Whether or not Andrew is guilty isn’t explicitly discussed, although director Julian Jarrold (The Crown) plays with our perceptions with an ambiguous flashback scene to Andrew’s sweaty (or not) alleged dance in the nightclub with 17-year-old Virginia Giuffre, which could be imagined or recalled or neither. (The closing titles note that the out-of-court settlement was reportedly in the region of £12 million, without any mention of liability.)
Does a non-admission of guilt mean that someone is automatically guilty? That’s one of the challenging questions left deliberately hanging in the air by Brock’s script. Jarrold gives both his leads room to play with those unanswered mysteries, and the result is a series that knowingly swerves in tone and insight as our own sympathies are pushed and prodded.
Michael Sheen looks less the part than Rufus Sewell did in Scoop, but he drills into Andrew’s curious character over the course of the three hours. He brings out the petulant privilege of the prince, but digs underneath that layer of arrogant entitlement as panic and fear begin to prick the surface. Maitlis, after the interview, describes Andrew as “weirdly guileless”, and Sheen brilliantly captures that strange quality, portraying Andrew as someone who thinks he’s charming even when he’s astonishingly frank and rude to those around him – it’s a performance of a performance, one perched between comedy and tragedy, whether it’s his realisation that he will never be free of the accusations or his fumbling cluelessness about the very idea of consequences for what he says or does. Whether he’s guilty or not, there’s a growing sense of regret in Sheen’s understated screen presence – which still leaves us puzzling, fascinated, over both why he agreed to do the interview and why he initially thought it was a success.

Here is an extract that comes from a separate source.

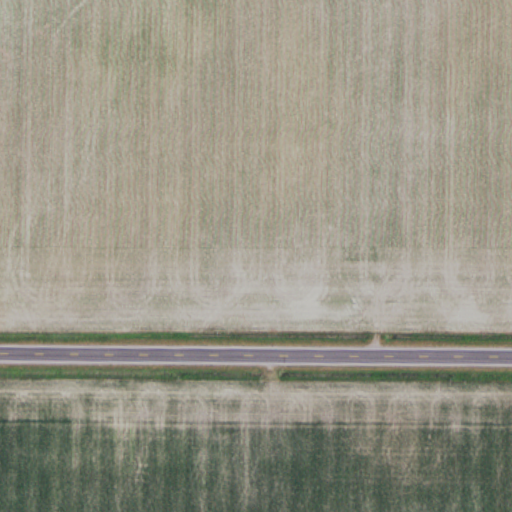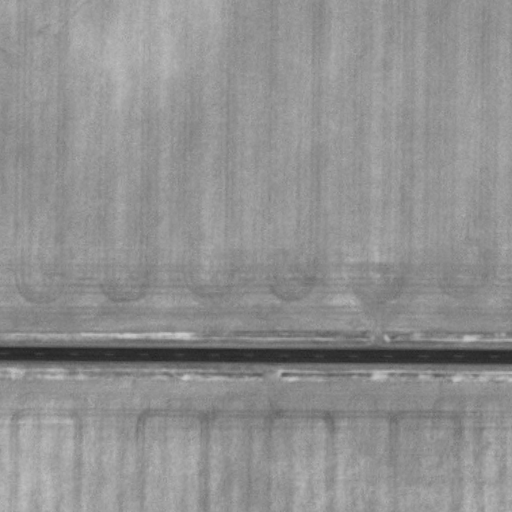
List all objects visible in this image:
road: (255, 350)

Opposite Sheen, Wilson is fantastic as Maitlis, gradually moving past the distractingly deep voice to also explore the contradictions and uncertainty on her side of the fence. Whether she’s wearing curlers and wondering if the interview will be called off at the last minute or she’s poised on camera with a piercing stare, she’s magnetic to watch as we get the impression that Maitlis is trying to work out exactly what her job is and what her responsibilities are. “How does it feel to take down a member of the monarchy?” she’s asked on the news, after the fact, and there’s a wonderful moment where she’s wondering if that’s what she’s done and if that’s what she should do. Glimpses of her domestic life emphasise her focus on work, and conversations with producer Esme Wren (Lydia Leonard) reveal both her annoyance at not being able to secure top-flight interviewees post-Andrew and her frustration that their interview isn’t the same as justice in a courtroom.
It’s in these introspective moments that Wilson’s reflective performance elevates A Very Royal Scandal from what could have been a self-congratulatory affair into something more. Recalling her own experience with a stalker, and how interviews with victims unfairly put the onus on them to relive their trauma for change to happen, she reminds us that this story isn’t about her and Andrew at all, but about Epstein’s victims, such as Giuffre. It’s a sobering moment of awareness that puts the achievements, limitations, impact and importance of journalism into wider perspective – and, if a further film or show is ever made about this subject, makes it clear that it should be focused on the victims’ voices.